There is also another kind of letting go — letting go of people who want to walk away from you.

Sometimes you are the letting go-ER and sometimes you’re the letting go-EE.

There are people who are no longer an integral and active part of my life anymore — either because they made a concerted effort to leave, or because life simply took us in different directions, or because other things in their lives became more important and I was no longer on their list of priorities. Whether it was intentional or not, their absence left a hole, and I had no choice but to let them walk away.

Letting go doesn’t mean I no longer care.

It means I’m accepting what I can’t change.

Looking back, I can see how most everything I let go of brought peace in the end. I see now that God was trying to separate me from impossible situations where things weren’t going to get better — even with the death of my Daddy. It’s when I accepted what I couldn’t change that I found healing.

Dear friends suggested I memorize the long form of the Serenity Prayer, and in the darkest times of my life when I hurt so badly I couldn’t think of what to pray, I would say this prayer and it brought me great comfort —  and it still does. Most of us have heard the first verse, but the rest of it is every bit as powerful.

God grant me the serenity
To accept the things I cannot change;
Courage to change the things I can;
And wisdom to know the difference.

Living one day at a time;
Enjoying one moment at a time;
Accepting hardships as the pathway to peace;
Taking, as He did, this sinful world
As it is, not as I would have it;
Trusting that He will make all things right
If I surrender to His Will;
So that I may be reasonably happy in this life
And supremely happy with Him
Forever and ever in the next.
Amen

Relationships and friendships end for a reason, even if we can’t see why at the time. It takes a tremendous amount of faith to trust that God will make ALL things right if I surrender to HIS will — not mine, and to accept this sometimes painful world as it is, not how I would make it if I had ANY control over it.
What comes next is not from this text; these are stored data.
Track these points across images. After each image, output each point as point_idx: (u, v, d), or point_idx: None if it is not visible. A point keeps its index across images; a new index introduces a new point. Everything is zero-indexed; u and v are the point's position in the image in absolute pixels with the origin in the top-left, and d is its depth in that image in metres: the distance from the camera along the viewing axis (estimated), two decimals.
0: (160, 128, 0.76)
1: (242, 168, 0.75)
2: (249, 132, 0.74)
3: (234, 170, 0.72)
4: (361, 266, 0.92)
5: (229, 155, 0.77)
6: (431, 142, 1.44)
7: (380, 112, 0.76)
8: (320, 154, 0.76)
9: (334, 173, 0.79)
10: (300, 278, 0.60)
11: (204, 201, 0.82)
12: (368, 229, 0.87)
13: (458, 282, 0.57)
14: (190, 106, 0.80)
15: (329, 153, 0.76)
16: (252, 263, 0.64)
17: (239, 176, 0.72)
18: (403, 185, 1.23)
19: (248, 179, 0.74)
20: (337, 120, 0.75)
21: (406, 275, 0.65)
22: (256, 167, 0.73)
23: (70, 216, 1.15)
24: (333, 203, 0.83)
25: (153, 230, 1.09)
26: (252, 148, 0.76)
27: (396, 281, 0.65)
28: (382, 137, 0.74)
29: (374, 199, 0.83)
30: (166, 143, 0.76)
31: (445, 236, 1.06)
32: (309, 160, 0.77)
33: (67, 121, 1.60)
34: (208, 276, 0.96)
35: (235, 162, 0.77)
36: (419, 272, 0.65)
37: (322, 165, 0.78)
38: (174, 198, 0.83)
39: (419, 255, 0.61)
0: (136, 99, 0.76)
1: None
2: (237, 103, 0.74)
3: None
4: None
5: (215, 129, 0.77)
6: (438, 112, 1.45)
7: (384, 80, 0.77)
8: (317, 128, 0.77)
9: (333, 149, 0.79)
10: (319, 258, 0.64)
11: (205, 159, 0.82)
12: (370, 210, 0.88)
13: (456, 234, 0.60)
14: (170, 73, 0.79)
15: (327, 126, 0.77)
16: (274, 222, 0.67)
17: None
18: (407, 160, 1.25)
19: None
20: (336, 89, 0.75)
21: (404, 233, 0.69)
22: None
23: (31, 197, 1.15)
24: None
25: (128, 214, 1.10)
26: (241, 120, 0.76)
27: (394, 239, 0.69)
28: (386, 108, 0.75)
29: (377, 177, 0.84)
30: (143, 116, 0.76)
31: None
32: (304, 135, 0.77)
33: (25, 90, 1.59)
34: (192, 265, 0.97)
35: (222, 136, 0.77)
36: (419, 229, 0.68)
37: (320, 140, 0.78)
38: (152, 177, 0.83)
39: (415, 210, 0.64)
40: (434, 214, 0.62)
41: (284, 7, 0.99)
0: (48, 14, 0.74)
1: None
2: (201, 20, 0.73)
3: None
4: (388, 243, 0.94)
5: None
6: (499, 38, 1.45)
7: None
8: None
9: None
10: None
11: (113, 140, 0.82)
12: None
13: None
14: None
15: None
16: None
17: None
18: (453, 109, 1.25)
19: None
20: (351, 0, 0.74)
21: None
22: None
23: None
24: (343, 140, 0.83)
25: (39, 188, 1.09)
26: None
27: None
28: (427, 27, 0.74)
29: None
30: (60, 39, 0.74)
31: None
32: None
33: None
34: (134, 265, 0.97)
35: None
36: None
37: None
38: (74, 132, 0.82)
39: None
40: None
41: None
When someone leaves your life, it helps to trust what 1 John 2:19 says,

They went out from us, but they did not really belong to us. For if they had belonged to us, they would have remained with us; but their going showed that none of them belonged to us.

It’s okay, even healthy, for people to go their separate ways! Of the people who have walked away from me, even though it hurt and I needed time to grieve the loss, I can now look back and see why it happened. Either the relationship was unhealthy and full of chaos and needed to go away, or things had changed so much that we no longer had anything in common anyway. Sometimes we just need to trust that things happen for the best!
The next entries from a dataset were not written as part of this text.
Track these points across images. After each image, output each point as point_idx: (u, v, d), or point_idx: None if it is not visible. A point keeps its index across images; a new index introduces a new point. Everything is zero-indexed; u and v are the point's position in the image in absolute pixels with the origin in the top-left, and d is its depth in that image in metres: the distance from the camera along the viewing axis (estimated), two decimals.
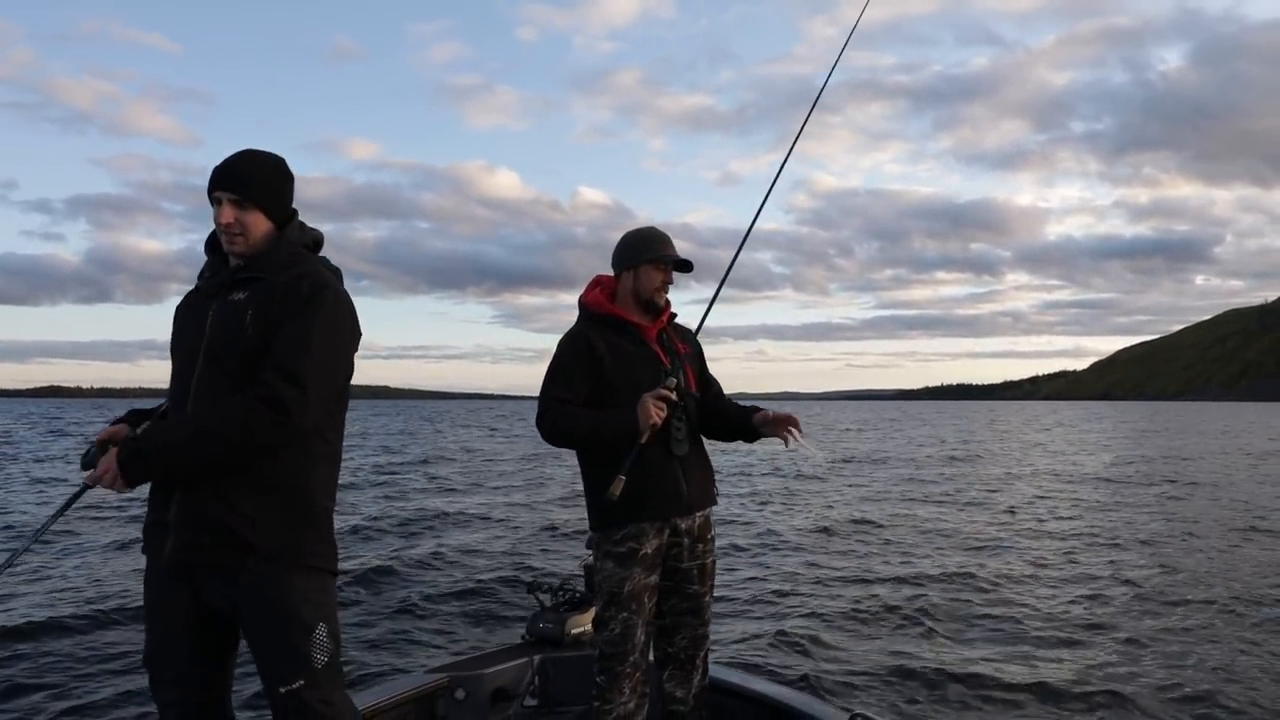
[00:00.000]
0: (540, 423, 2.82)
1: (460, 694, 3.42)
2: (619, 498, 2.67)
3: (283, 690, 2.14)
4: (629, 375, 2.81)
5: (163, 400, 2.31)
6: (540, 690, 3.60)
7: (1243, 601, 7.19)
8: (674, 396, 2.74)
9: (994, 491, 16.13)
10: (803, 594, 7.47)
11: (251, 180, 2.17)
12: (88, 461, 2.16)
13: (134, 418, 2.30)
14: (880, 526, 11.59)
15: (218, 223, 2.16)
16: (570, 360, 2.84)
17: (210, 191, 2.18)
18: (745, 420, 3.02)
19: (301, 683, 2.13)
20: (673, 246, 2.95)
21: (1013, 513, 13.00)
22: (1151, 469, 21.28)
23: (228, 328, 2.12)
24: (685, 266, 2.96)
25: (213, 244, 2.29)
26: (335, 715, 2.18)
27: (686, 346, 3.01)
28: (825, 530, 11.18)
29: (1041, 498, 15.06)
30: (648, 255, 2.90)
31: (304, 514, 2.16)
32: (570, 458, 2.84)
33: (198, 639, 2.21)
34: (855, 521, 12.00)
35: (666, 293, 2.95)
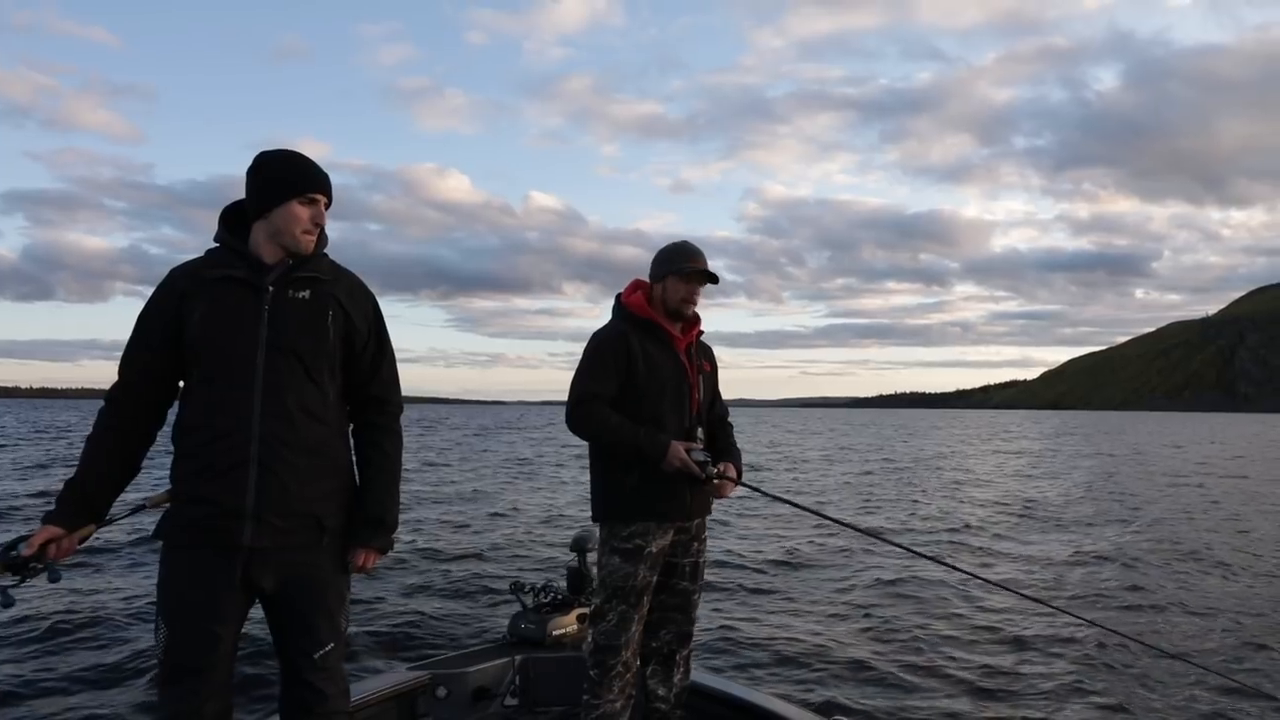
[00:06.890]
0: (573, 411, 2.90)
1: (442, 692, 3.43)
2: (630, 494, 2.85)
3: (316, 656, 2.26)
4: (656, 378, 2.92)
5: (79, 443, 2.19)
6: (521, 690, 3.62)
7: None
8: (698, 471, 2.83)
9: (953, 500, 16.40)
10: (780, 603, 7.54)
11: (330, 187, 2.30)
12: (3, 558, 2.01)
13: (63, 518, 2.13)
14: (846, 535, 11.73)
15: (311, 221, 2.24)
16: (608, 354, 2.92)
17: (305, 190, 2.23)
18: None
19: (332, 645, 2.29)
20: (702, 259, 3.02)
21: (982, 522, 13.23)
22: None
23: (307, 325, 2.22)
24: (710, 279, 3.03)
25: (229, 228, 2.27)
26: (343, 673, 2.37)
27: (708, 365, 3.14)
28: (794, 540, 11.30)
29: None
30: (671, 268, 3.00)
31: (350, 492, 2.34)
32: (566, 458, 2.90)
33: (238, 627, 2.24)
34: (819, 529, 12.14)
35: (693, 304, 3.02)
If you’re struggling with letting go of some person, place or thing that is leaving you hurting you and causing you to lose peace, contentment and serenity in your life, I’ll leave you with a few lines from my favorite TD Jakes quote. I couldn’t say it better than this!

There are people who can walk away from you.
And hear me when I tell you this! When people can walk
Away from you: let them walk.
I don’t want you to try to talk another person into staying with you,
Loving you, calling you, caring about you, coming to see you,
Staying attached to you.
I mean hang up the phone.
When people can walk away from you let them walk.
Your destiny is never tied to anybody that left.

People leave you because they are not joined to you.
And if they are not joined to you, you can’t make them stay.
Let them go.
And it doesn’t mean that they are a bad person it just means
That their part in the story is over. And you’ve got
To know when people’s part in your story is over so that you
Don’t keep trying to raise the dead.
You’ve got to know when it’s dead.
You’ve got to know when it’s over. Let me tell you something.
I’ve got the gift of good-bye. It’s the tenth spiritual gift,
I believe in good-bye. It’s not that I’m hateful,
it’s that I’m faithful, and I know whatever God
Means for me to have He’ll give it to me.
And if it takes too much sweat I don’t need it.
Stop begging people to stay.

If you care to watch him preach this on YouTube — and it’s a good one! — Click here:

TD Jakes LET THEM GO

There is FREEDOM in letting go of what we can’t change! Acceptance is the answer to all our problems today!